GIVEN RECORDS:
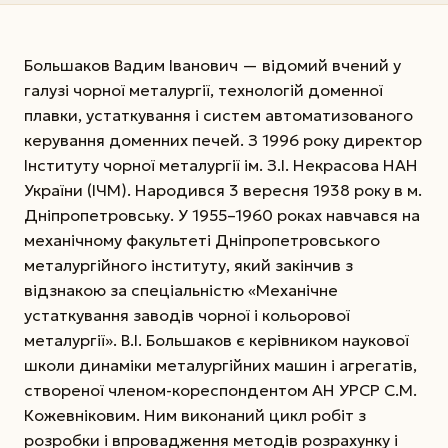
Большаков Вадим Іванович — відомий вчений у
галузі чорної металургії, технологій доменної
плавки, устаткування і систем автоматизованого
керування доменних печей. З 1996 року директор
Інституту чорної металургії ім. З.І. Некрасова НАН
України (ІЧМ). Народився 3 вересня 1938 року в м.
Дніпропетровську. У 1955–1960 роках навчався на
механічному факультеті Дніпропетровського
металургійного інституту, який закінчив з
відзнакою за спеціальністю «Механічне
устаткування заводів чорної і кольорової
металургії». В.І. Большаков є керівником наукової
школи динаміки металургійних машин і агрегатів,
створеної членом-кореспондентом АН УРСР С.М.
Кожевніковим. Ним виконаний цикл робіт з
розробки і впровадження методів розрахунку і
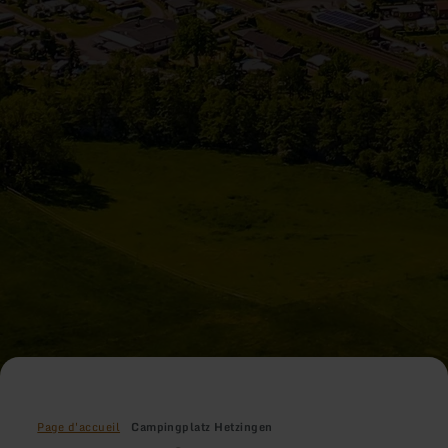
Page d'accueil
Campingplatz Hetzingen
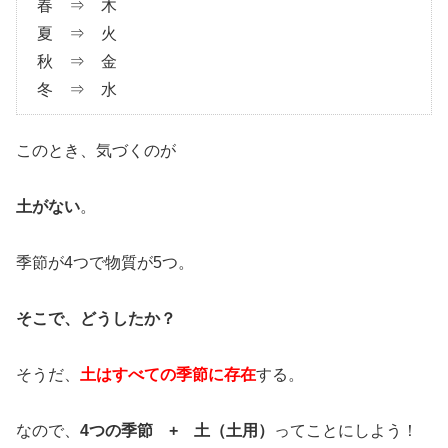
春 ⇒ 木
夏 ⇒ 火
秋 ⇒ 金
冬 ⇒ 水
このとき、気づくのが
土がない
。
季節が4つで物質が5つ。
そこで、どうしたか？
そうだ、
土はすべての季節に存在
する。
なので、
4つの季節 + 土（土用）
ってことにしよう！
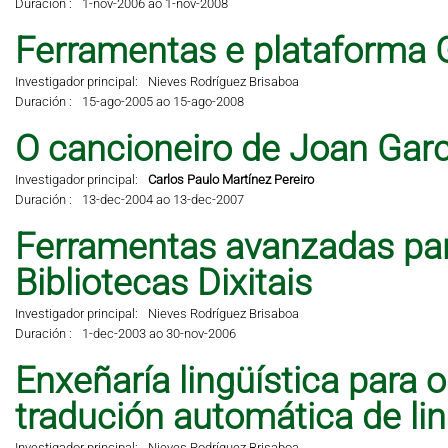
Duración :
1-nov-2006 ao 1-nov-2008
Ferramentas e plataforma 
Investigador principal:
Nieves Rodríguez Brisaboa
Duración :
15-ago-2005 ao 15-ago-2008
O cancioneiro de Joan Garci
Investigador principal:
Carlos Paulo Martínez Pereiro
Duración :
13-dec-2004 ao 13-dec-2007
Ferramentas avanzadas pa
Bibliotecas Dixitais
Investigador principal:
Nieves Rodríguez Brisaboa
Duración :
1-dec-2003 ao 30-nov-2006
Enxeñaría lingüística para 
tradución automática de li
Investigador principal:
Nieves Rodríguez Brisaboa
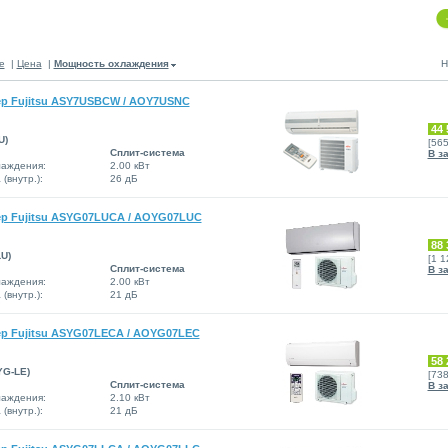
е
|
Цена
|
Мощность охлаждения
Н
р Fujitsu ASY7USBCW / AOY7USNC
44 
U)
[56
Сплит-система
В з
аждения:
2.00 кВт
(внутр.):
26 дБ
р Fujitsu ASYG07LUCA / AOYG07LUC
88 
U)
[1 
Сплит-система
В з
аждения:
2.00 кВт
(внутр.):
21 дБ
р Fujitsu ASYG07LECA / AOYG07LEC
58 
YG-LE)
[73
Сплит-система
В з
аждения:
2.10 кВт
(внутр.):
21 дБ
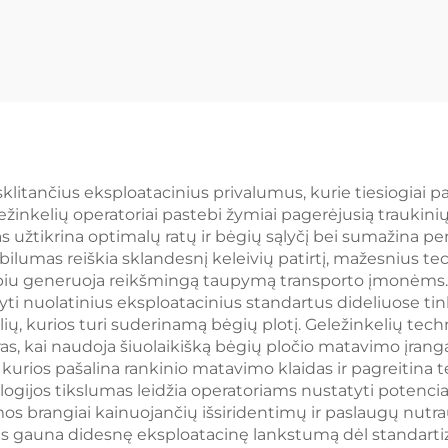
sklitančius eksploatacinius privalumus, kurie tiesiogiai pa
žinkelių operatoriai pastebi žymiai pagerėjusią traukin
s užtikrina optimalų ratų ir bėgių sąlyčį bei sumažina pe
umas reiškia sklandesnį keleivių patirtį, mažesnius tech
tarpiu generuoja reikšmingą taupymą transporto įmonėms
ikyti nuolatinius eksploatacinius standartus dideliuose 
šalių, kurios turi suderinamą bėgių plotį. Geležinkelių t
s, kai naudoja šiuolaikišką bėgių pločio matavimo įrang
kurios pašalina rankinio matavimo klaidas ir pagreitina 
ogijos tikslumas leidžia operatoriams nustatyti potencial
os brangiai kainuojančių išsiridentimų ir paslaugų nutra
onės gauna didesnę eksploatacinę lankstumą dėl standart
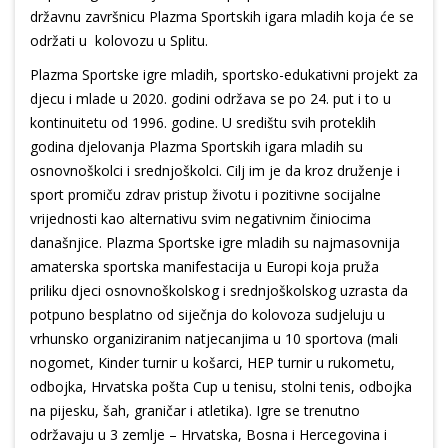
državnu završnicu Plazma Sportskih igara mladih koja će se
održati u kolovozu u Splitu.
Plazma Sportske igre mladih, sportsko-edukativni projekt za
djecu i mlade u 2020. godini održava se po 24. put i to u
kontinuitetu od 1996. godine. U središtu svih proteklih
godina djelovanja Plazma Sportskih igara mladih su
osnovnoškolci i srednjoškolci. Cilj im je da kroz druženje i
sport promiču zdrav pristup životu i pozitivne socijalne
vrijednosti kao alternativu svim negativnim činiocima
današnjice. Plazma Sportske igre mladih su najmasovnija
amaterska sportska manifestacija u Europi koja pruža
priliku djeci osnovnoškolskog i srednjoškolskog uzrasta da
potpuno besplatno od siječnja do kolovoza sudjeluju u
vrhunsko organiziranim natjecanjima u 10 sportova (mali
nogomet, Kinder turnir u košarci, HEP turnir u rukometu,
odbojka, Hrvatska pošta Cup u tenisu, stolni tenis, odbojka
na pijesku, šah, graničar i atletika). Igre se trenutno
održavaju u 3 zemlje – Hrvatska, Bosna i Hercegovina i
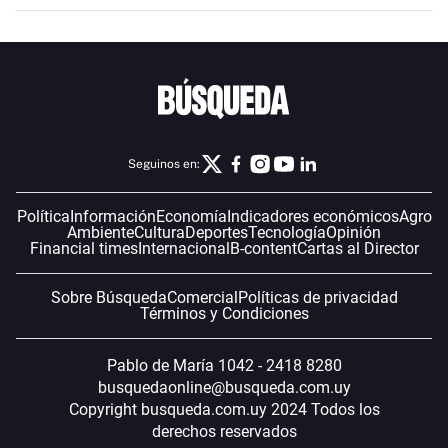
Seguinos en:
Política
Información
Economía
Indicadores económicos
Agro
Ambiente
Cultura
Deportes
Tecnología
Opinión
Financial times
Internacional
B-content
Cartas al Director
Sobre Búsqueda
Comercial
Políticas de privacidad
Términos y Condiciones
Pablo de María 1042 - 2418 8280
busquedaonline@busqueda.com.uy
Copyright busqueda.com.uy 2024 Todos los
derechos reservados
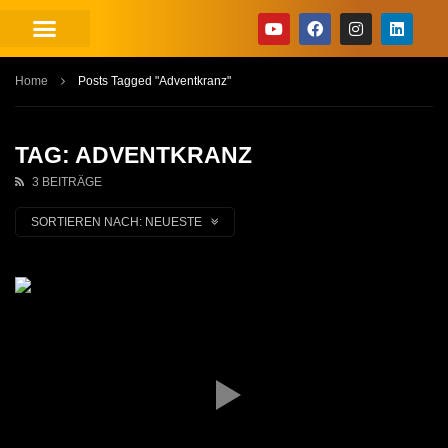
Home
Posts Tagged "Adventkranz"
TAG: ADVENTKRANZ
3 BEITRÄGE
SORTIEREN NACH:
NEUESTE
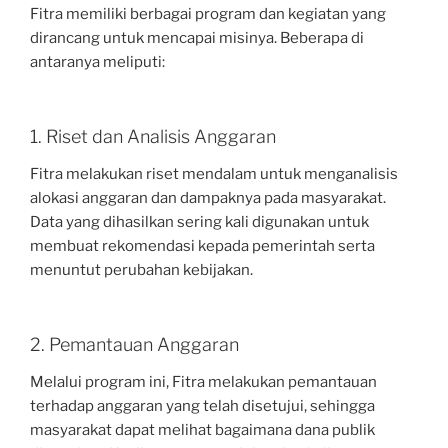
Fitra memiliki berbagai program dan kegiatan yang
dirancang untuk mencapai misinya. Beberapa di
antaranya meliputi:
1. Riset dan Analisis Anggaran
Fitra melakukan riset mendalam untuk menganalisis
alokasi anggaran dan dampaknya pada masyarakat.
Data yang dihasilkan sering kali digunakan untuk
membuat rekomendasi kepada pemerintah serta
menuntut perubahan kebijakan.
2. Pemantauan Anggaran
Melalui program ini, Fitra melakukan pemantauan
terhadap anggaran yang telah disetujui, sehingga
masyarakat dapat melihat bagaimana dana publik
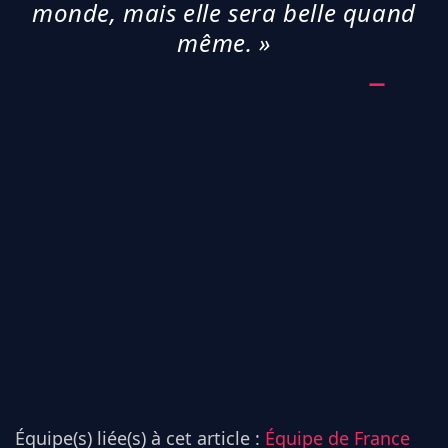
monde, mais elle sera belle quand
même. »
Équipe(s) liée(s) à cet article :
Équipe de France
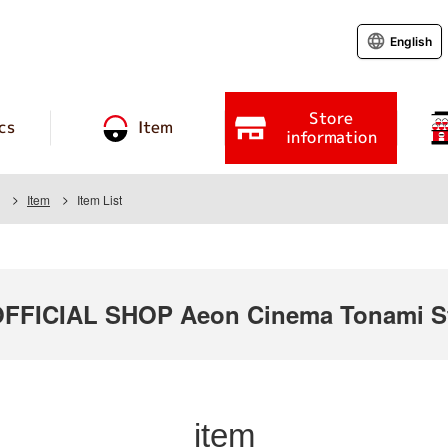
English
Store
cs
Item
information
Item
Item List
FICIAL SHOP Aeon Cinema Tonami S
item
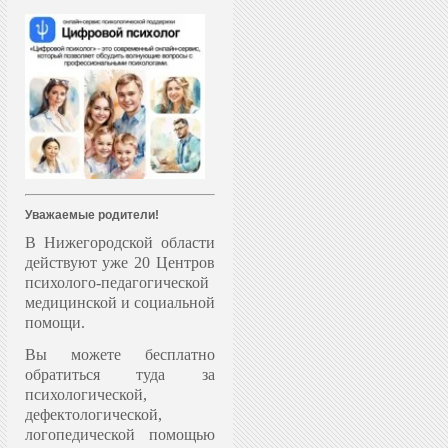
Уважаемые родители!
В Нижегородской области
действуют уже 20 Центров
психолого-педагогической
медицинской и социальной
помощи.
Вы можете бесплатно
обратиться туда за
психологической,
дефектологической,
логопедической помощью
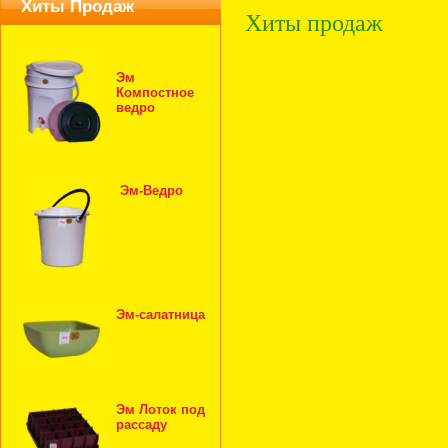
Хиты Продаж
Хиты продаж
Эм
Компостное
ведро
Эм-Ведро
Эм-салатница
Эм Лоток под
рассаду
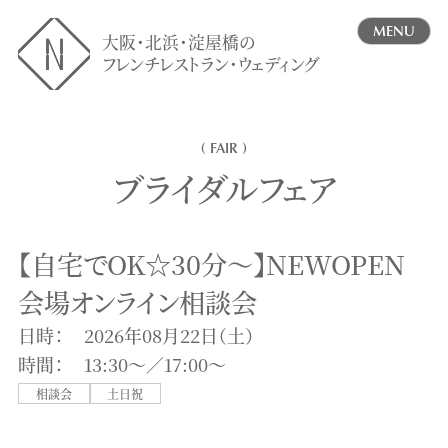
MENU
大阪・北浜・淀屋橋の
フレンチレストラン・ウェディング
( FAIR )
ブライダルフェア
【自宅でOK☆30分～】NEWOPEN
会場オンライン相談会
日時：
2026年08月22日（土）
時間：
13:30〜／17:00〜
相談会
土日祝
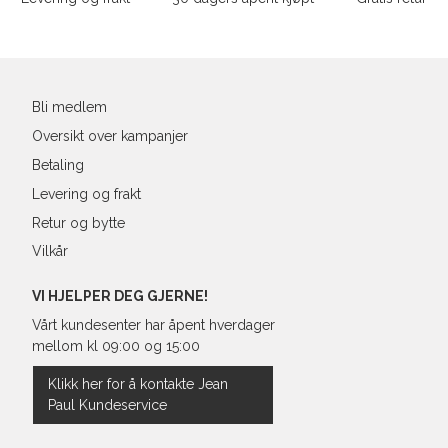
39
25,1
Din
40
25,4
e-
post
41
26,3
Bli medlem
Oversikt over kampanjer
Betaling
Levering og frakt
Retur og bytte
Vilkår
VI HJELPER DEG GJERNE!
Vårt kundesenter har åpent hverdager
mellom kl 09:00 og 15:00
Klikk her for å kontakte Jean
Paul Kundeservice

YOUR GOAL: Report, in full, each line of the data above that contains the word "року".

RESULT OF THE EXERCISE:
керування доменних печей. З 1996 року директор
України (ІЧМ). Народився 3 вересня 1938 року в м.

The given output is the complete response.